• _TEXT SEGMENT_:
──────
I found this on the Rodbuildingforum.com and gave it a try to get some of the hand-oil gloss off of the cork handles of my older rods. I was very gentle and careful not to remove anymore cork then I had to. I did the sanding it a bucket of water to note exactly how much cork was being removed, which was surprisingly little.  I tried it on St. Croix, G. Loomis, Shimano, and Dobyns rods with no ill effect.  Not a bad little trick for those who may be selling used rods online.

Here's the quote on how to restore you rod handles to like-new condition:

"I have been building, refinishing and restoring (Bamboo) fly rods for almost 20 years. I learned this craft from a notable bamboo rod historian and restorer in Sisters, Oregon. Our technique is to use Super Fine-400 Grit wet-or-dry automotive sandpaper...wet. 1st: protect all other rod surfaces (reel seats, hook keepers, bamboo ,glass or graphite) from errant abrasion with regular masking tape, leaving only the cork you wish to clean exposed. Next soak a small 4" x 6" pc of 400 grit sand paper under running water. I prefer warm water at the kitchen sink. Then place the cork under the warm running water while avoiding wetting the the masked areas as much as possible. Begin to sand lightly "long-ways", parallel to the rod while simultaneously rotating the grip. Rinse often to re-wet and check progress. Do not sand around the the grip(perpendicular to the shaft) as it may dislodge cork pith. I do not use any type of soap or detergent as I believe it can leave undesirable residue. This technique scarcely removes any cork material and can smooth out unwanted ridges from improperly cared for grips. Pat dry with a towel and let air dry. If done properly, when dry, your result will be silky-smooth grip. Better than original. Repeat if necessary then carefully remove masking tape ASAP. I do this to all the grips on all my rods, even after a season's use. Patina is nice, but over-rated, except on unfishable rods, like antiques or collectibles too valuable to fish anymore, anyway.
──────
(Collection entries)
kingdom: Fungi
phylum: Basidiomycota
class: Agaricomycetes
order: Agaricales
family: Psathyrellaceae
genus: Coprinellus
──────
• _BRIEF_:
Copy out the cork handle text starting with "I found this" and going on through "used rods online.", renaming "bucket of water" to "tub of water" along the way. Rely only on the cork handle text.

• _FULL SOLUTION_:
I found this on the Rodbuildingforum.com and gave it a try to get some of the hand-oil gloss off of the cork handles of my older rods. I was very gentle and careful not to remove anymore cork then I had to. I did the sanding it a tub of water to note exactly how much cork was being removed, which was surprisingly little.  I tried it on St. Croix, G. Loomis, Shimano, and Dobyns rods with no ill effect.  Not a bad little trick for those who may be selling used rods online.